## WORK TO BE COMPLETED
Omit the images. Restate all of the records word for word.

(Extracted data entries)
════════════════════

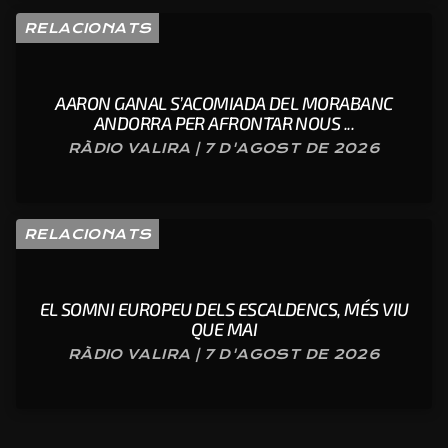
RELACIONATS
AARON GANAL S’ACOMIADA DEL MORABANC
ANDORRA PER AFRONTAR NOUS ...
RÀDIO VALIRA | 7 D'AGOST DE 2026
RELACIONATS
EL SOMNI EUROPEU DELS ESCALDENCS, MÉS VIU
QUE MAI
RÀDIO VALIRA | 7 D'AGOST DE 2026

════════════════════

## RESPONSE AREA
RELACIONATS
AARON GANAL S’ACOMIADA DEL MORABANC
ANDORRA PER AFRONTAR NOUS ...
RÀDIO VALIRA | 7 D'AGOST DE 2026
RELACIONATS
EL SOMNI EUROPEU DELS ESCALDENCS, MÉS VIU
QUE MAI
RÀDIO VALIRA | 7 D'AGOST DE 2026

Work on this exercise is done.